Cette élection qui, rappelons-le, est couplée aux législatives, est le vœu exaucé d’une grande partie de la classe politique malienne, pour ne pas dire du Malien tout court, qui était sur des charbons ardents dans l’attente de cette décision, encouragée en cela par la mise en place chaotique d’une transition. Les faits sont en effet têtus : c’est suite à des manifestations de trois mois pilotées par le Mouvement du 5-Juin (M5), avec comme boussole l’emblématique imam Mahmoud Dicko, qu’un coup d’Etat contre le président élu Ibrahim Boubacar Kéita a été perpétré le 28 août 2020, mettant en orbite de jeunes colonels dont les têtes de proue étaient Assimi Goïta et Ismaël Wagué.

 

Le peuple a aussitôt envahi les rues, scandant le bien qu’il pense de ces soldats venus sortir la patrie de la crise dans laquelle elle s’était engluée.

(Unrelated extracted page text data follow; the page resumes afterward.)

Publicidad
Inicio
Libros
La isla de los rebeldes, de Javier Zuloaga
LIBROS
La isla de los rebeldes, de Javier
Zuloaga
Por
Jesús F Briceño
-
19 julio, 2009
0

Un Conseil national pour le salut du peuple (CNSP) est mis en place par des colonels, braves certes, mais qui se révèleront inexpérimentés à tous points de vue. Du reste, ils n’ont pas été formés pour cela. Petit à petit donc, ils se mettront à dos bien des acteurs, à commencer par ceux-là même qui avaient ferraillé pour que le changement se fasse. Il y avait comme une espèce de détournement de la colère des populations par les militaires. Excédé, le fer de lance qu’est le M5-RFP pestera lors d’un meeting : « C’est la pire transition de l’histoire du Mali. Une transition sans boussole ni repère, ne sachant où aller ni que faire ». Ambiances…

 

Toutes les prières étaient pour la dissolution de ce CNSP vomi. Finalement, ses membres qui ont accaparé le pouvoir choisissent la stratégie du repli (tactique?) et disent oui. Un gouvernement civilo-militaire est formé en septembre 2020, où, là encore, les putschistes se taillent la part du lion. Un colonel major à la retraite (Ba N’Daw) est nommé président, le colonel Assimi Goïta, celui-là même qui réceptionnait les CV des candidats, est vice-président. Les militaires ont accaparé les leviers du pouvoir, occupant beaucoup d’autres postes stratégiques : Défense, Administration territoriale, Sécurité, Réconciliation nationale. Mieux, 13 gouverneurs sur 20 sont de l’armée.

 

« A quand la fin ? » se demande-t-on. Pour voir dans le verre à moitié plein, disons qu’une lueur d’espoir se profile à l’horizon avec les échéances électorales, même si le tout n’est pas d’aller aux élections. Le moment venu, l’on serait en effet bien curieux de voir comment vont se comporter les militaires. Vont-ils dire adieu à la politique et laisser la place aux civils ?  Ou, comme il est de coutume, un des officiers va-t-il démissionner de l’armée pour se présenter et légaliser par les urnes ce qu’ils ont obtenu par les armes ? Mystère et boule de gomme… pour l’instant. En attendant, des indices pourraient nous éclairer. On pourrait les voir venir avec leurs grosses bottes, à travers par exemple une manifestation, pour encourager à la candidature d’un des leurs. Sous nos tropiques, ce ne serait d’ailleurs pas une surprise.